I am working through Apostol's Calculus Vol 1, and was just introduced to curvature. The book just proved that the curvature of a plane curve is given by $\kappa(t)=\left|\frac{d\alpha}{ds}\right|$ where $\alpha$ is the angle the tangent vector makes with the positive $x$-axis and $s$ is the arc length of the curve. He then goes on to prove that a plane curve of constant curvature must be a circle, as follows:
If $\frac{d\alpha}{ds}$ is a non-zero constant, say $\frac{d\alpha}{ds}=a$, then $\alpha=as+b$, where $b$ is a constant. Hence, if we use the arc length $s$ as a parameter, we have $T=\cos(as+b)\vec i + \sin(as+b)\vec j$. Integrating, we find that $\vec r = \frac{1}{a}\sin(as+b)\vec i – \frac1a \cos(as+b)\vec j + A$, where $A$ is a constant vector. Therefore $\|\vec r-A\|=\frac{1}{|a|}$, so the curve is a circle (or an arc of a circle) with center at $A$ and radius $\frac{1}{|a|}$. This proves that a plane curve of constant curvature $\kappa\neq0$ is a circle (or an arc of a circle) with radius $\frac{1}{\kappa}$.

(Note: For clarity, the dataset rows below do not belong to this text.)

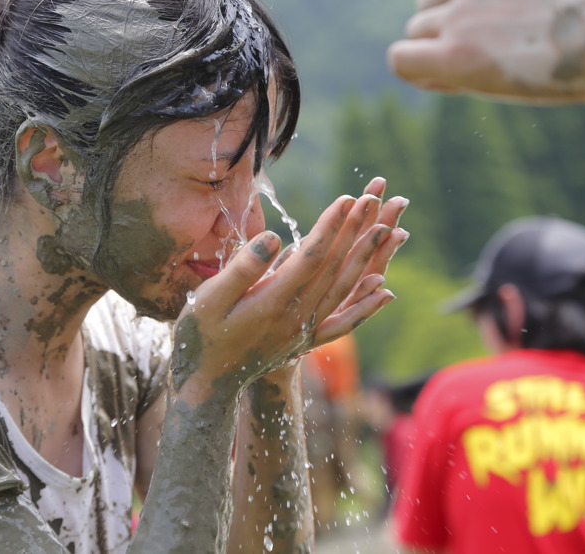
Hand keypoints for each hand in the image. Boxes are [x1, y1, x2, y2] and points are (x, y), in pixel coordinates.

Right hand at [171, 186, 404, 397]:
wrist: (206, 384)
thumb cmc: (199, 336)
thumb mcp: (209, 299)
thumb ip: (243, 268)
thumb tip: (272, 237)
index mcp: (272, 302)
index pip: (311, 257)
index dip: (330, 226)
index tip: (346, 199)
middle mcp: (296, 318)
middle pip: (333, 268)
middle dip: (354, 232)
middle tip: (372, 201)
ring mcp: (304, 332)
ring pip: (342, 289)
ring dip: (365, 257)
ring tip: (385, 230)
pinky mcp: (306, 341)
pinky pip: (344, 321)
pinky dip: (366, 305)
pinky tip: (384, 291)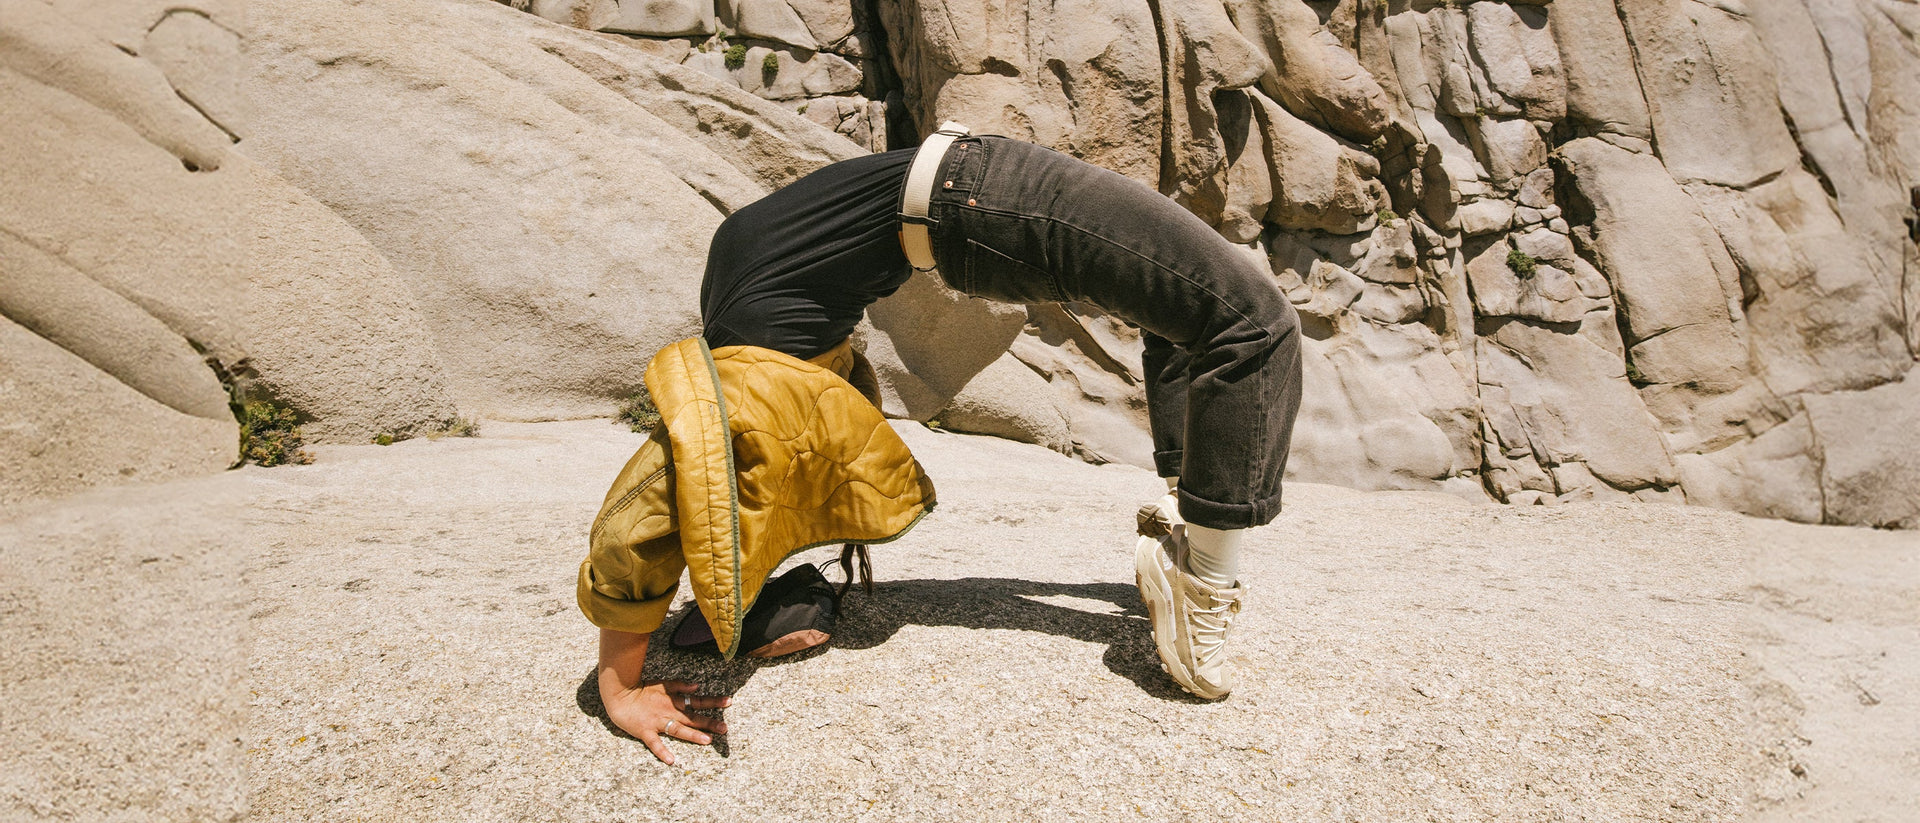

Now the first two sentence make sense to me. But I don't understand how we can integrate $T$ to get $\vec r$. Earlier, we defined $T$ as the unit tangent vector, $\frac{\vec r'(t)}{\|\vec r'(t)\|}$. What happens to the denominator of that fraction when we integrate? It seems wrong that we are just able to get the position vector from integrating the unit tangent, given that we are not accounting for the $\|\vec r'(t)\|$. I believe we should instead have $\vec r(t) = \int \|\vec r'(x)\|\vec T(x)\,dx$. What am I missing?
Best Answer
When we are working with parameterizations with respect to arc-lenth this implies that the curve is a unit speed curve, in other words:
$$|\vec{r}'(s)|=1$$
Thus we that $\vec{T}(s)=\vec{r}'(s)$, so we don't have to worry about the magnitude of $\vec{r}'(s)$, and we can integrate accordingly.